Previous studies have linked migraines to an increased risk of ischaemic stroke and myocardial infarction but a Danish study has now linked them with most other CV diseases and underscores the strong link with stroke.

Researchers matched 51,032 patients with migraine with 510,320 controls from the general population. During the 19-year follow up, migraine increased the risk of MI by 49 per cent, venous thromboembolism by 59 per cent and atrial fibrillation or atrial flutter by 25 per cent.
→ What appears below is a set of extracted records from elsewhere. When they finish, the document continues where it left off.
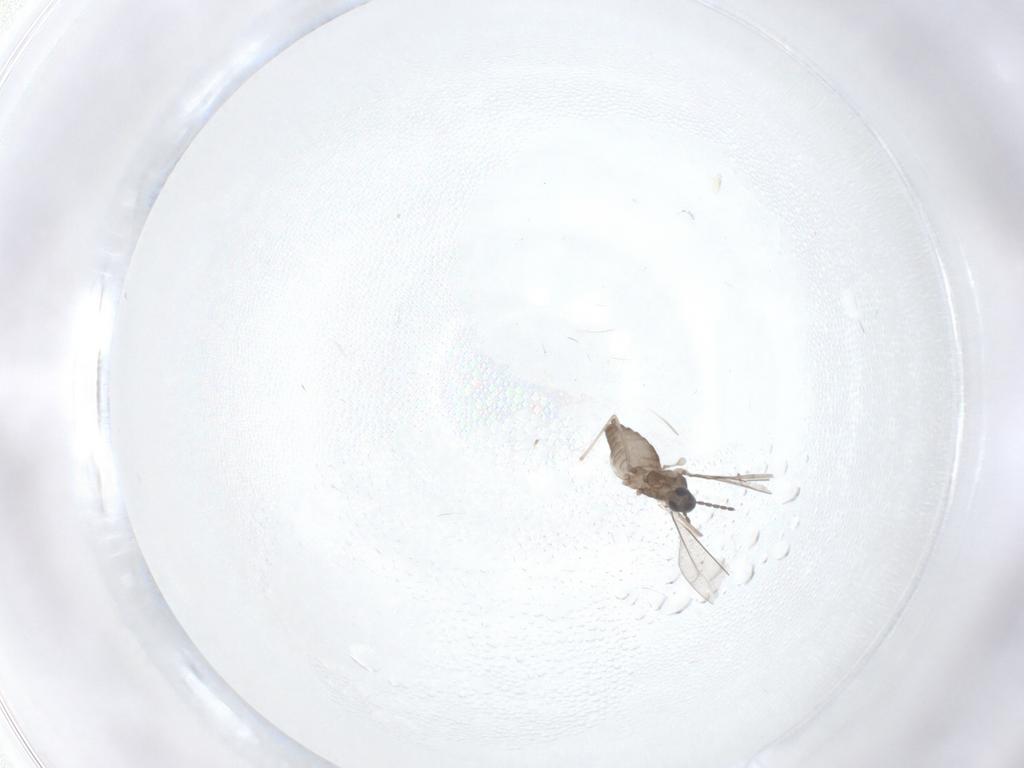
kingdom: Animalia
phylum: Arthropoda
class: Insecta
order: Diptera
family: Cecidomyiidae
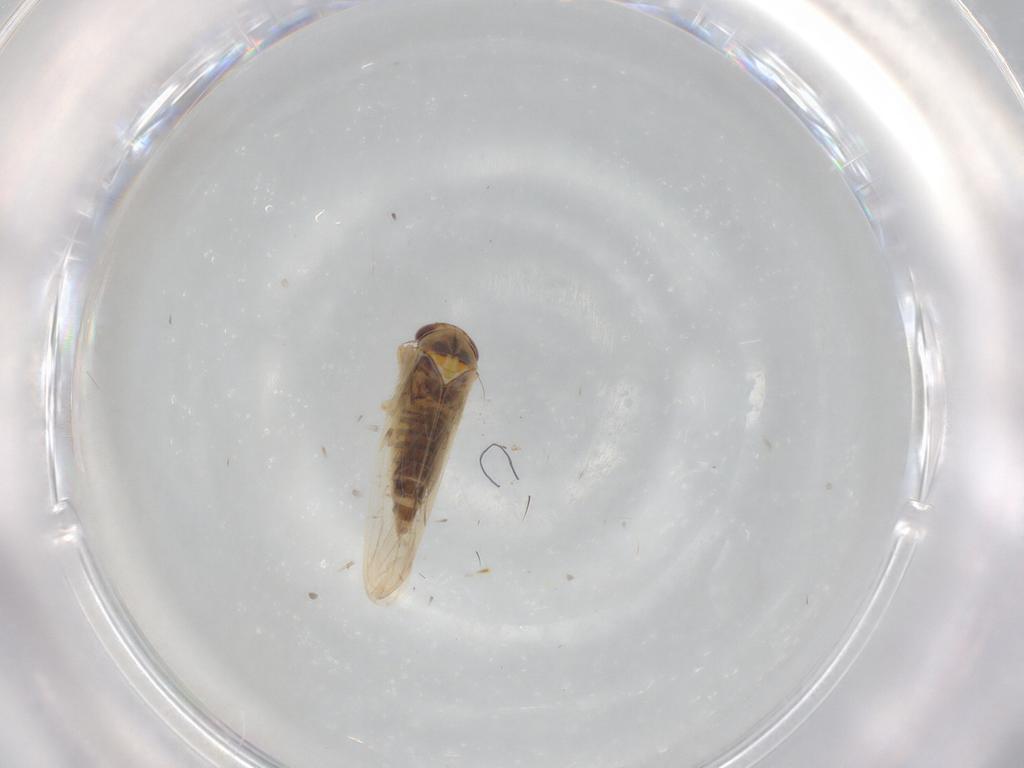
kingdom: Animalia
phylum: Arthropoda
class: Insecta
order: Hemiptera
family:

Migraine also doubled the risk of ischaemic stroke (adjusted hazard ratio [HR] 2.26) and haemorrhagic stroke (HR 1.94) but “no meaningful association” emerged between migraine and peripheral artery disease or heart failure.

The risks, particularly for stroke, were especially marked in the first year after a migraine diagnosis. For example, the risks of ischaemic stroke (HR 8.37) and haemorrhagic stroke (HR 7.89) were about eight-fold higher during the first year.

The risk of ischaemic stroke doubled (HR 2.05) and was 39 per cent higher for haemorrhagic stroke one to five years after migraine diagnosis, and 57 and 42 per cent higher at five to 19 years. At one to five years and five to 19 years after diagnosis, migraine was associated with an increased risk of MI, venous thromboembolism and atrial fibrillation or atrial flutter.

The cardiovascular risks seemed especially marked in people with migraine with aura, which increased MI risk by 74 per cent during the 19-year follow-up compared to 22 per cent in those without aura. The risk of ischaemic stroke increased by 149 and 81 per cent respectively. Haemorrhagic stroke risk rose by 82 and 70 per cent in those with and without aura respectively.

The authors suggest that, “migraine should be considered a potent and persistent risk factor for most cardiovascular diseases in both men and women”.